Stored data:
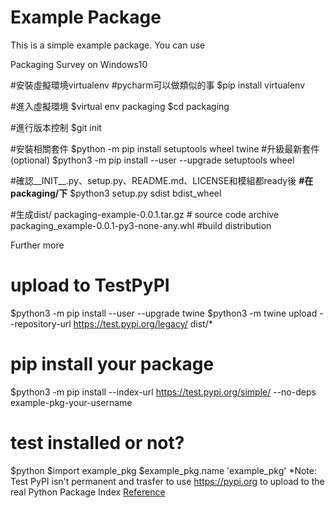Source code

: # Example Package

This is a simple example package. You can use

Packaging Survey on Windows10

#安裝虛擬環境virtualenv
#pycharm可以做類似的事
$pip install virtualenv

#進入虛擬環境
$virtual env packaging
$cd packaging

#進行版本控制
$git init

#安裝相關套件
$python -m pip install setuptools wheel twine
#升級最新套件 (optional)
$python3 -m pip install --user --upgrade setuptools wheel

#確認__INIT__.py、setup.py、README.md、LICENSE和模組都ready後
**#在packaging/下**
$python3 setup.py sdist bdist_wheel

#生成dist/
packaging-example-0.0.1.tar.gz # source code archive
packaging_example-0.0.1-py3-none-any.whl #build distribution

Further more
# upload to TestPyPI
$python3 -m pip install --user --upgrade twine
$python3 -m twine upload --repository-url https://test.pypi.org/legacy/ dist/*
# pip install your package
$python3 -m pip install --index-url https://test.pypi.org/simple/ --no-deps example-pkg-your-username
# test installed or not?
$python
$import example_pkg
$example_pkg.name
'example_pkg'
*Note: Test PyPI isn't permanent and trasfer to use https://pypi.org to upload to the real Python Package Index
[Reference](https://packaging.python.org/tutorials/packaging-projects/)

---

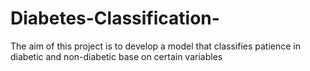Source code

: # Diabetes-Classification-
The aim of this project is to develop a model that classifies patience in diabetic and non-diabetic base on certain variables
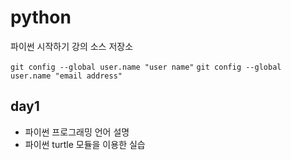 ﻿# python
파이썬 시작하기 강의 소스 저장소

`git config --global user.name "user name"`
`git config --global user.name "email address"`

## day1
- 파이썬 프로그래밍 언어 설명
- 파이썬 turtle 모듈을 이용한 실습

§ PROBLEM TO SOLVE:
Reproduce verbatim the lines of the listing beginning with the line that contains "#安裝虛擬環境virtualenv" and continuing through the line that contains "packaging_example-0.0.1-py3-none-any.whl #build distribution", including both of those lines.

§ WRITTEN RESPONSE:
#安裝虛擬環境virtualenv
#pycharm可以做類似的事
$pip install virtualenv

#進入虛擬環境
$virtual env packaging
$cd packaging

#進行版本控制
$git init

#安裝相關套件
$python -m pip install setuptools wheel twine
#升級最新套件 (optional)
$python3 -m pip install --user --upgrade setuptools wheel

#確認__INIT__.py、setup.py、README.md、LICENSE和模組都ready後
**#在packaging/下**
$python3 setup.py sdist bdist_wheel

#生成dist/
packaging-example-0.0.1.tar.gz # source code archive
packaging_example-0.0.1-py3-none-any.whl #build distribution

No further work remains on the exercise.